Élections locales de 2027 : La CDS alerte sur un possible report et exige le respect du calendrier républicain.

 

À moins de six mois de l’expiration du mandat des conseillers départementaux et municipaux, la Confédération pour la Démocratie et le Socialisme (CDS) hausse le ton. Dans un communiqué publié ce 13 août 2026, la coalition dénonce le « silence et l’inaction » du pouvoir et redoute un report des prochaines élections locales.

La CDS s’inquiète du retard pris, selon elle, dans la préparation des prochaines élections départementales et municipales. À un peu plus de cinq mois de l’échéance, la coalition estime que les autorités n’ont toujours pas engagé les opérations indispensables à la tenue du scrutin.

Elle rappelle que les dernières élections locales se sont déroulées le 23 janvier 2022 et que le mandat des conseillers départementaux et municipaux arrive à expiration le 22 janvier 2027. Or, souligne-t-elle, aucune révision exceptionnelle des listes électorales n’est annoncée, aucun décret fixant la date du scrutin n’a encore été pris et aucune opération préparatoire n’est, à sa connaissance, engagée.

La CDS redoute un report

Pour la Confédération, cette situation nourrit des inquiétudes quant à la volonté du pouvoir de reporter les élections. Elle estime qu’en l’absence de circonstances exceptionnelles, rien ne justifierait un changement de date du scrutin.

La coalition rappelle également que, même en cas de modification du calendrier, les élections devraient, selon son interprétation des dispositions applicables, se tenir au cours de la cinquième année du mandat, soit entre le 23 janvier 2026 et le 22 janvier 2027.

La CDS va plus loin en accusant le pouvoir de s’inscrire dans une logique susceptible d’aboutir à une violation du Code électoral et au maintien en fonction de conseillers dont les mandats seraient arrivés à expiration.

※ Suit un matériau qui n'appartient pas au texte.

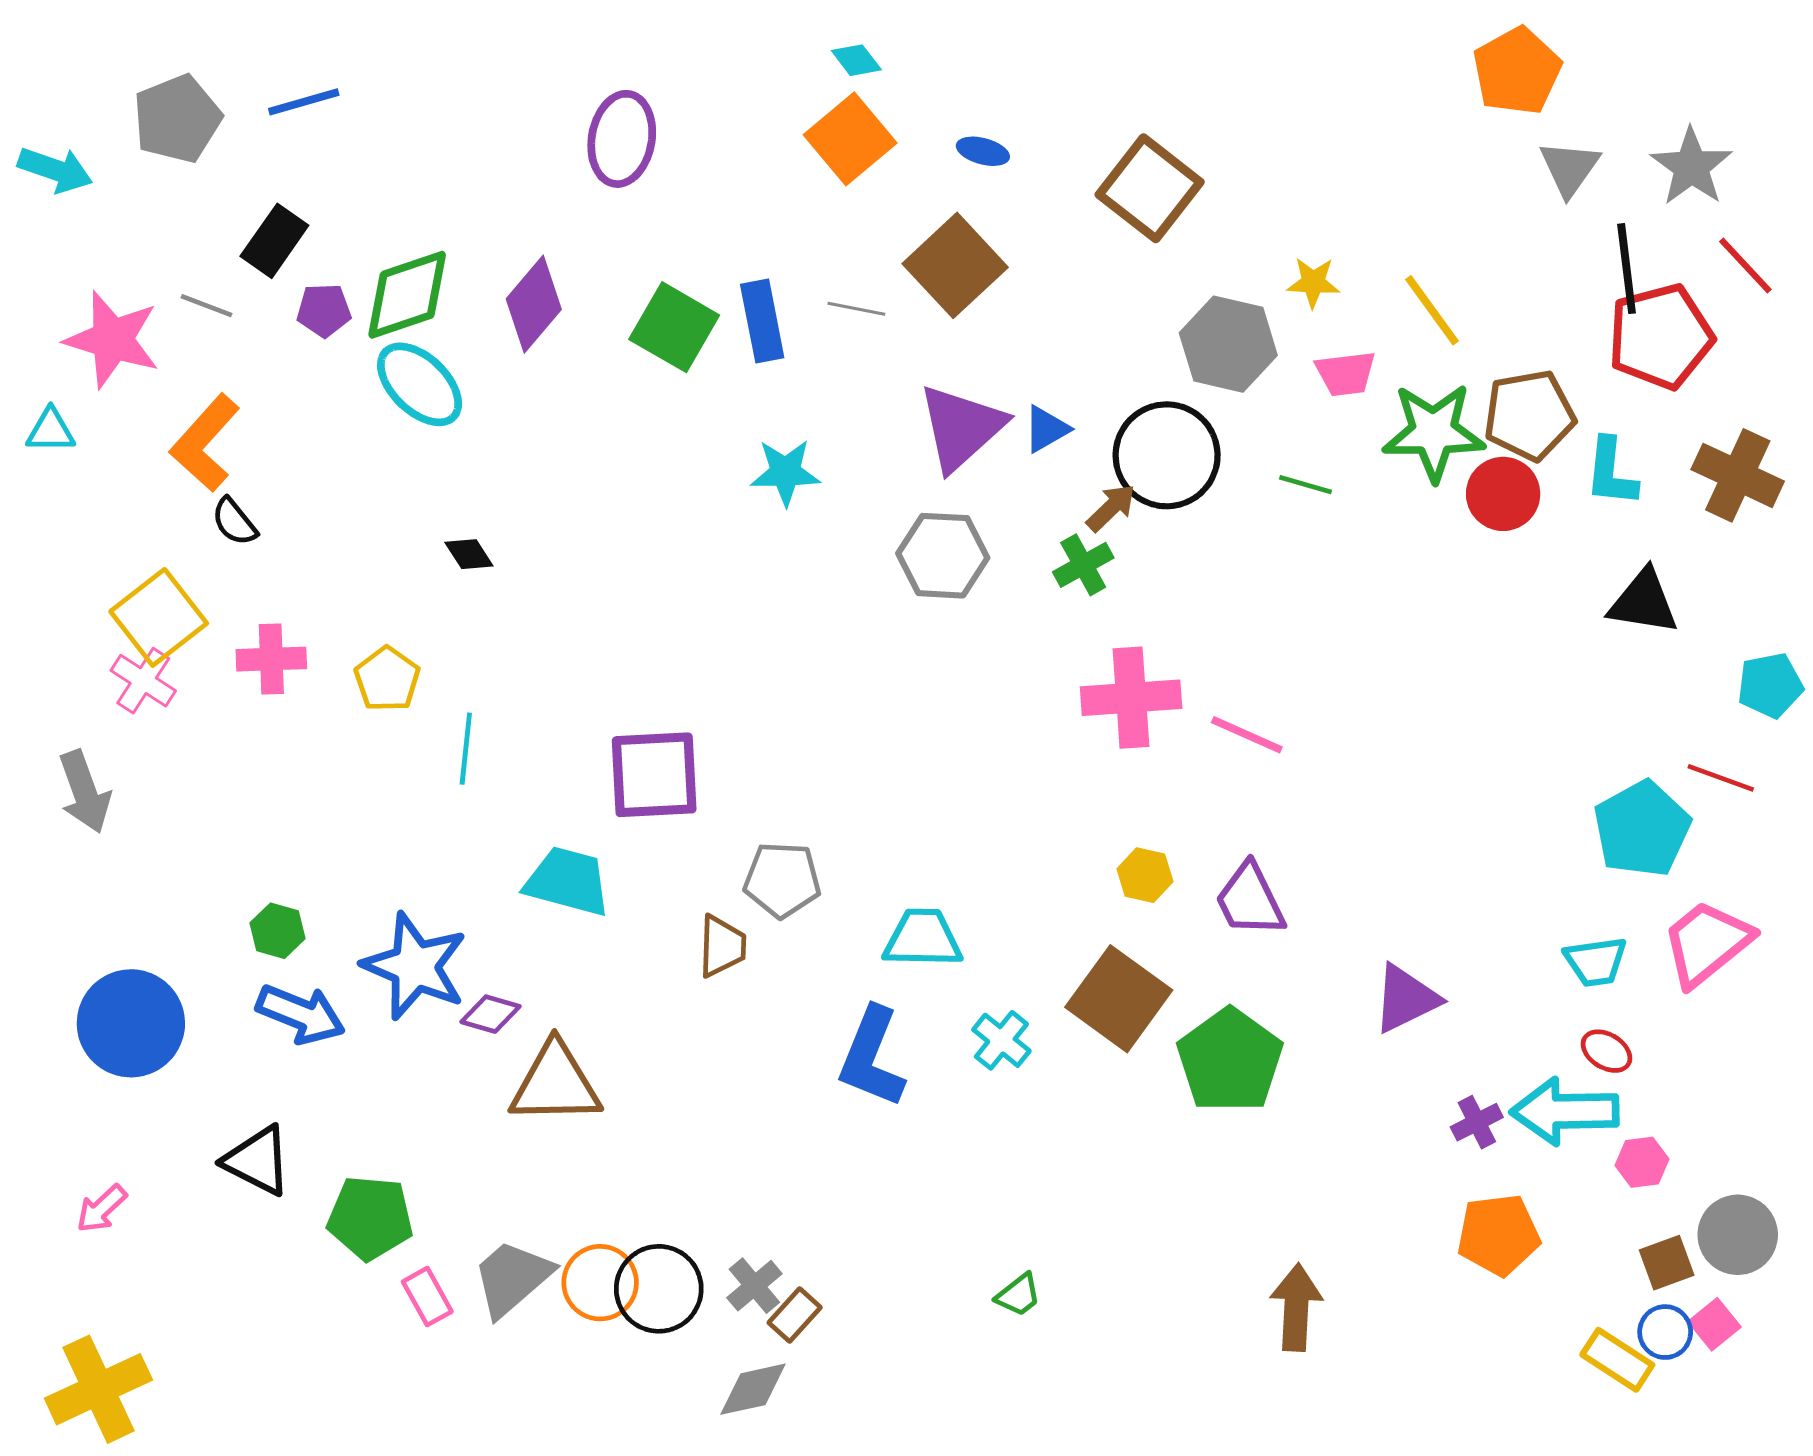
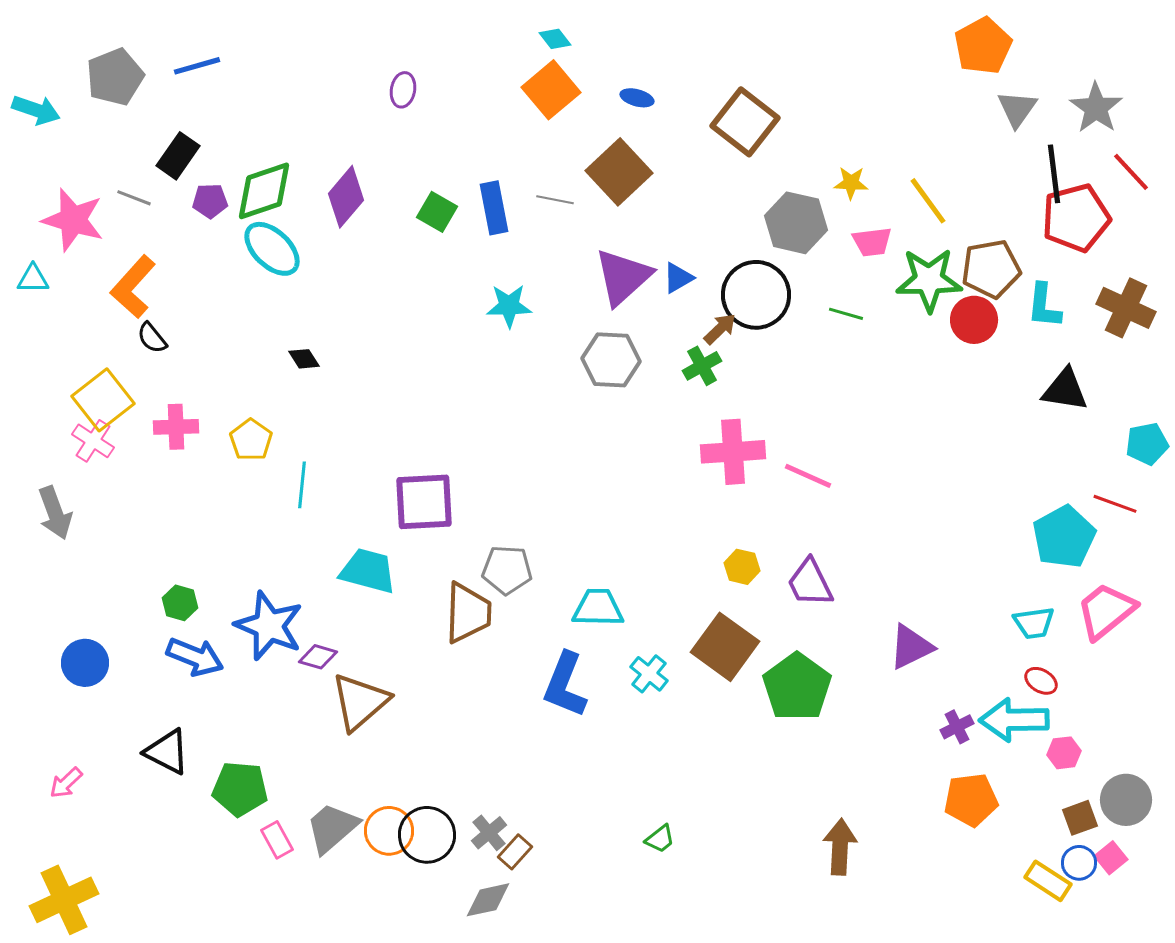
purple ellipse: (622, 139) -> (403, 90), size x0.6
green square: (674, 327) -> (437, 212), size x0.7
brown trapezoid: (722, 946) -> (468, 613), size x1.5
blue circle: (131, 1023) -> (85, 663), size x0.7
brown triangle: (555, 1084) -> (360, 702), turned -40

« Le calendrier républicain ne doit pas dépendre d’un agenda politique »

Dans son communiqué, la Confédération fustige surtout ce qu’elle considère comme une volonté du pouvoir de maîtriser à sa convenance le calendrier électoral.

« Le calendrier républicain ne doit être tributaire de l’agenda politique d’aucun parti politique ni d’aucun camp ni d’aucune personne », martèle-t-elle, jugeant une telle démarche « inacceptable et intolérable dans un État de droit et dans une démocratie qui se respecte ».

Face à cette situation, la Conférence des Leaders de la CDS formule trois exigences : le strict respect du calendrier républicain, l’ouverture des opérations préélectorales indispensables et la tenue de concertations inclusives avec l’ensemble des acteurs concernés.

L’objectif affiché est de garantir, selon la coalition, des élections « libres, démocratiques et sincères », ainsi que la transparence et la régularité du processus électoral.

À travers cette sortie, la CDS entend ainsi mettre la pression sur les autorités à l’approche d’une échéance électorale majeure et appelle à l’ouverture rapide du processus préparatoire.